New Canadian Nutrition Facts Panel Should Improve Digestion of Information

Maple leaf meal
Aug 16, 2017
TORONTO, CANADA -- The Canadian government’s path to modernizing its food safety system includes an overhaul of its nutrition facts panel and ingredient listing for food products, mirroring many of the proposed changes seen in the recent U.S. nutrition label update.  Both countries’ governments aim to provide consumers with access to more recent and accurate nutrition information about the foods and beverages they’re consuming, and the Canadian changes focus on packaging the information to make it easier for consumers to read, understand, and make informed food choices.

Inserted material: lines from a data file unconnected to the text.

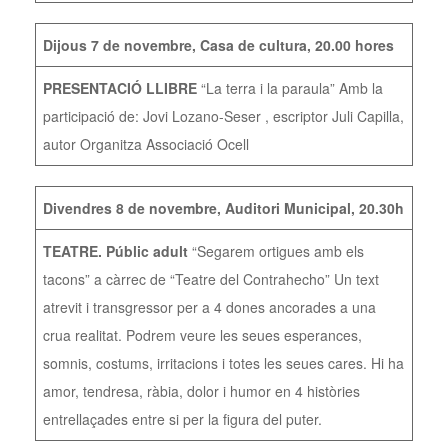
Dijous 7 de novembre, Casa de cultura, 20.00 hores
PRESENTACIÓ LLIBRE
“La terra i la paraula” Amb la
participació de: Jovi Lozano-Seser , escriptor Juli Capilla,
autor Organitza Associació Ocell
Divendres 8 de novembre, Auditori Municipal, 20.30h
TEATRE. Públic adult
“Segarem ortigues amb els
tacons” a càrrec de “Teatre del Contrahecho” Un text
atrevit i transgressor per a 4 dones ancorades a una
crua realitat. Podrem veure les seues esperances,
somnis, costums, irritacions i totes les seues cares. Hi ha
amor, tendresa, ràbia, dolor i humor en 4 històries
entrellaçades entre si per la figura del puter.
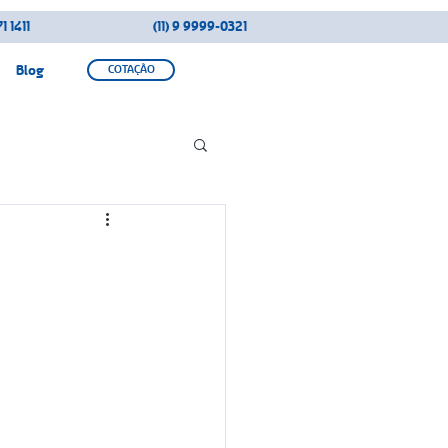
1 1411
(11) 9 9999-0321
Blog
COTAÇÃO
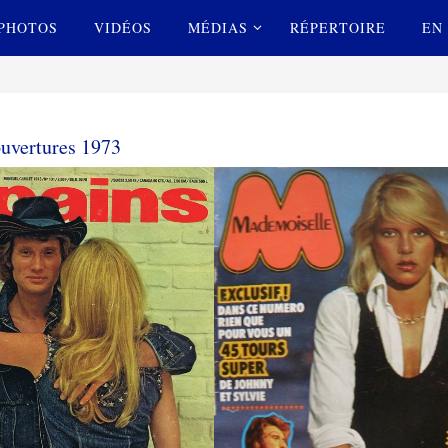
PHOTOS
VIDÉOS
MÉDIAS
RÉPERTOIRE
EN 
uvertures 1973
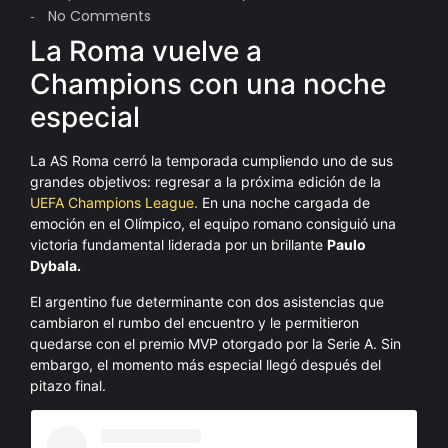
No Comments
-
La Roma vuelve a
Champions con una noche
especial
La AS Roma cerró la temporada cumpliendo uno de sus
grandes objetivos: regresar a la próxima edición de la
UEFA Champions League.
En una noche cargada de
emoción en el Olímpico, el equipo romano consiguió una
victoria fundamental liderada por un brillante
Paulo
Dybala.
El argentino fue determinante con dos asistencias que
cambiaron el rumbo del encuentro y le permitieron
quedarse con el premio MVP otorgado por la Serie A. Sin
embargo, el momento más especial llegó después del
pitazo final.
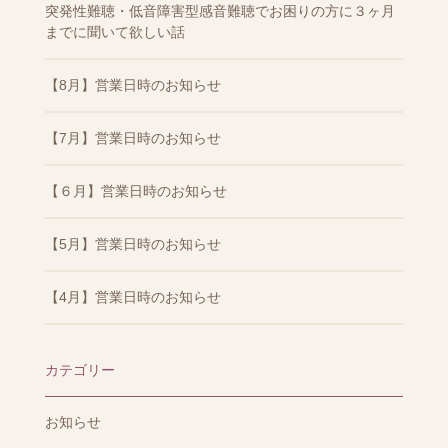
突発性難聴・低音障害型感音難聴でお困りの方に３ヶ月
までに聞いて欲しい話
【8月】営業日時のお知らせ
【7月】営業日時のお知らせ
【６月】営業日時のお知らせ
【5月】営業日時のお知らせ
【4月】営業日時のお知らせ
カテゴリー
お知らせ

“The nutrition label for U.S. rice in Canada will remain unchanged, except for the easier to read new labels,” said Pereina Choudhury, USA Rice promotions director in Canada.  “In products where rice is used as an ingredient, it will help the overall health profile of the product since rice has no sugar and sugar contents will be required to be listed due to Canada’s big push to limit sugary foods.”  

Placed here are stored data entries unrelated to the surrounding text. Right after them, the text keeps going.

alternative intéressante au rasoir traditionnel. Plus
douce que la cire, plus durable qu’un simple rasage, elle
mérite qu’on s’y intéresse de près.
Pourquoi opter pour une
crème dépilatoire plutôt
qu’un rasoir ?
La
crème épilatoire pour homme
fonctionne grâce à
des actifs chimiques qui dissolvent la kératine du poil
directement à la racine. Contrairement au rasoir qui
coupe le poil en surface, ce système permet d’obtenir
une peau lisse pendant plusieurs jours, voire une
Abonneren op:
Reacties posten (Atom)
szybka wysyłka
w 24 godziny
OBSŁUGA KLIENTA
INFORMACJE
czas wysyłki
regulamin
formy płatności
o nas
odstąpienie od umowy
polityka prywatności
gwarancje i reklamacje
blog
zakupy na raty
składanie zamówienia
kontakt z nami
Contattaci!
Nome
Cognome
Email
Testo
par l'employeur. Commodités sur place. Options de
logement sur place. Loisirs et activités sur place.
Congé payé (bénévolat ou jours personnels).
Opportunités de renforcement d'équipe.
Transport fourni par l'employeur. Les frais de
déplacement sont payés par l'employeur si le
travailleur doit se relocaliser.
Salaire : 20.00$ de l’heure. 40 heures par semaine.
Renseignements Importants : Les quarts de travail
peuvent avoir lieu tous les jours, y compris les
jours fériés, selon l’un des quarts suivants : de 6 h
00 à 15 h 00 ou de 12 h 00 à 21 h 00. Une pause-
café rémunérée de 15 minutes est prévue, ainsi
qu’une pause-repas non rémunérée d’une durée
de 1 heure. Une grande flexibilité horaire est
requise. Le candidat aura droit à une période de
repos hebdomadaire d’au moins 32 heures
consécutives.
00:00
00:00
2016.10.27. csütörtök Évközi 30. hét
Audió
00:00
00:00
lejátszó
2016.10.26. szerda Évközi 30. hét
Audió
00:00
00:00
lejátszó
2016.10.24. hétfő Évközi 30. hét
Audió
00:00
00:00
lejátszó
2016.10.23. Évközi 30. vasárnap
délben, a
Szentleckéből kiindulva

The new Canadian guidelines require a larger font be used for serving size and calorie count, the latter underlined for emphasis.  The serving size for similar products is now more consistent and better reflects the portion Canadians consume in one sitting.  Reading the ingredient list for processed foods will be easier as the text must be black on a white or neutral background, a minimum font size is required, and each ingredient will include a capital letter (unless in brackets).  All sugars must now be grouped (in brackets) and food colors must be listed by their common names.

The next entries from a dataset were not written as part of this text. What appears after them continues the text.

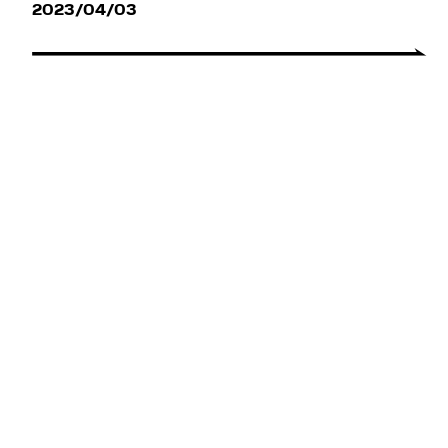
2023/04/03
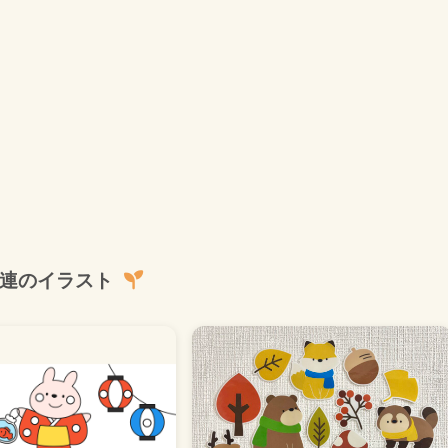
連のイラスト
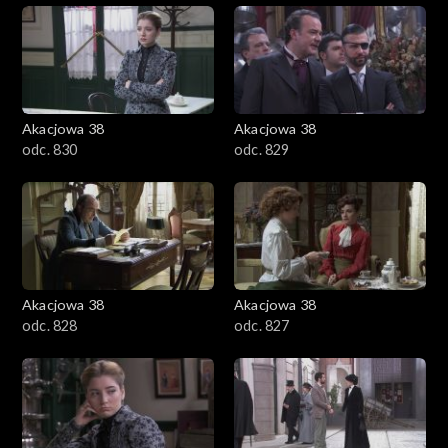
Akacjowa 38
Akacjowa 38
odc. 830
odc. 829
Akacjowa 38
Akacjowa 38
odc. 828
odc. 827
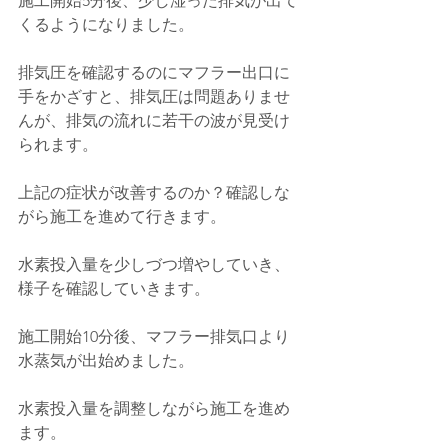
施工開始5分後、少し湿った排気が出て
くるようになりました。
排気圧を確認するのにマフラー出口に
手をかざすと、排気圧は問題ありませ
んが、排気の流れに若干の波が見受け
られます。
上記の症状が改善するのか？確認しな
がら施工を進めて行きます。
水素投入量を少しづつ増やしていき、
様子を確認していきます。
施工開始10分後、マフラー排気口より
水蒸気が出始めました。
水素投入量を調整しながら施工を進め
ます。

The daily percentage values are now science-based and one has been added for total sugars.  The addition of a footnote on these values will help consumers understand if the amount of sugars and/or nutrients is considered a little or a lot.

Potassium - present in rice - has been added to the nutrients list because research has shown the Canadian diet lacks this important nutrient that helps regulate a healthy blood pressure.  

“While some food labels have already adopted the new guidelines, it is not yet mandatory and a five-year transition period has been granted,” said Choudhury.  “Canadian consumers have been asking for nutritional information that they can understand and use when comparing similar food products.  We think these label changes will do a good job showing how rice is an important component to the national diet here.”